Reproduce every line below word for word, from the first to the last.

Records from a data source
== == ==
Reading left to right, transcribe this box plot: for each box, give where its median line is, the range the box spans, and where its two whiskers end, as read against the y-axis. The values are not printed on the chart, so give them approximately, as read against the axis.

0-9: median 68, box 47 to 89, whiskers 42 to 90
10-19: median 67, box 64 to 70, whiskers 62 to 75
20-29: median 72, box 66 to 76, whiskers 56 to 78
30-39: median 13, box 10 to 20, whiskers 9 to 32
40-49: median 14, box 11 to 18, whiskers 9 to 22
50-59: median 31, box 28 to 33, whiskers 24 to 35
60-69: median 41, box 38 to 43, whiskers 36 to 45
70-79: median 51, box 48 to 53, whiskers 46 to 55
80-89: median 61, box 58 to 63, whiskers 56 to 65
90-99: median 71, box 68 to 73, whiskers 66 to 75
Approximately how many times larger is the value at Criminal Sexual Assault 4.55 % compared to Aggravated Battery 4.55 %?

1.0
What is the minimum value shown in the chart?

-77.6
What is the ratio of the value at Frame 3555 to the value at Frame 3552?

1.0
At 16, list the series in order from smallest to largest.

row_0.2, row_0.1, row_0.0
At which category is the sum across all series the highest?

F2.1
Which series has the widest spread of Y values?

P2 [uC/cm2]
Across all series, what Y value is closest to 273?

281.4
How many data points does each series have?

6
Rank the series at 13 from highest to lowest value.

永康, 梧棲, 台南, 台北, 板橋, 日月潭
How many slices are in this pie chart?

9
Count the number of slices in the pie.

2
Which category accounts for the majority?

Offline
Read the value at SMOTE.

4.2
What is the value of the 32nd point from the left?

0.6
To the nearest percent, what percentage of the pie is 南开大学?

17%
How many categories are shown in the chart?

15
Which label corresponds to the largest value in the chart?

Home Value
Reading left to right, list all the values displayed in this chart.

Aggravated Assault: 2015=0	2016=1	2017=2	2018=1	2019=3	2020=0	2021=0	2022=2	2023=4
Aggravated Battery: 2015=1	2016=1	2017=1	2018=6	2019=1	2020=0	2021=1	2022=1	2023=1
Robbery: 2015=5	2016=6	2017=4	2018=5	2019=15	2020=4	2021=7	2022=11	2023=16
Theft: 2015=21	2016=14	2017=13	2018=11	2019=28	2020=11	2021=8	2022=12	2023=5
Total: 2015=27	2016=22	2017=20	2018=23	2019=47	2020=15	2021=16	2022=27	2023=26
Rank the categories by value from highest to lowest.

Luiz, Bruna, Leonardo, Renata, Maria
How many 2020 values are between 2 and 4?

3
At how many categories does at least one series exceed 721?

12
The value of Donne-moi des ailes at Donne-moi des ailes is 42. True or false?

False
== == ==
[Answer below]
Reading left to right, transcribe this box plot: for each box, give where its median line is, the range the box spans, and where its two whiskers end, as read against the y-axis. The values are not printed on the chart, so give them approximately, as read against the axis.

0-9: median 68, box 47 to 89, whiskers 42 to 90
10-19: median 67, box 64 to 70, whiskers 62 to 75
20-29: median 72, box 66 to 76, whiskers 56 to 78
30-39: median 13, box 10 to 20, whiskers 9 to 32
40-49: median 14, box 11 to 18, whiskers 9 to 22
50-59: median 31, box 28 to 33, whiskers 24 to 35
60-69: median 41, box 38 to 43, whiskers 36 to 45
70-79: median 51, box 48 to 53, whiskers 46 to 55
80-89: median 61, box 58 to 63, whiskers 56 to 65
90-99: median 71, box 68 to 73, whiskers 66 to 75
Approximately how many times larger is the value at Criminal Sexual Assault 4.55 % compared to Aggravated Battery 4.55 %?

1.0
What is the minimum value shown in the chart?

-77.6
What is the ratio of the value at Frame 3555 to the value at Frame 3552?

1.0
At 16, list the series in order from smallest to largest.

row_0.2, row_0.1, row_0.0
At which category is the sum across all series the highest?

F2.1
Which series has the widest spread of Y values?

P2 [uC/cm2]
Across all series, what Y value is closest to 273?

281.4
How many data points does each series have?

6
Rank the series at 13 from highest to lowest value.

永康, 梧棲, 台南, 台北, 板橋, 日月潭
How many slices are in this pie chart?

9
Count the number of slices in the pie.

2
Which category accounts for the majority?

Offline
Read the value at SMOTE.

4.2
What is the value of the 32nd point from the left?

0.6
To the nearest percent, what percentage of the pie is 南开大学?

17%
How many categories are shown in the chart?

15
Which label corresponds to the largest value in the chart?

Home Value
Reading left to right, list all the values displayed in this chart.

Aggravated Assault: 2015=0	2016=1	2017=2	2018=1	2019=3	2020=0	2021=0	2022=2	2023=4
Aggravated Battery: 2015=1	2016=1	2017=1	2018=6	2019=1	2020=0	2021=1	2022=1	2023=1
Robbery: 2015=5	2016=6	2017=4	2018=5	2019=15	2020=4	2021=7	2022=11	2023=16
Theft: 2015=21	2016=14	2017=13	2018=11	2019=28	2020=11	2021=8	2022=12	2023=5
Total: 2015=27	2016=22	2017=20	2018=23	2019=47	2020=15	2021=16	2022=27	2023=26
Rank the categories by value from highest to lowest.

Luiz, Bruna, Leonardo, Renata, Maria
How many 2020 values are between 2 and 4?

3
At how many categories does at least one series exceed 721?

12
The value of Donne-moi des ailes at Donne-moi des ailes is 42. True or false?

False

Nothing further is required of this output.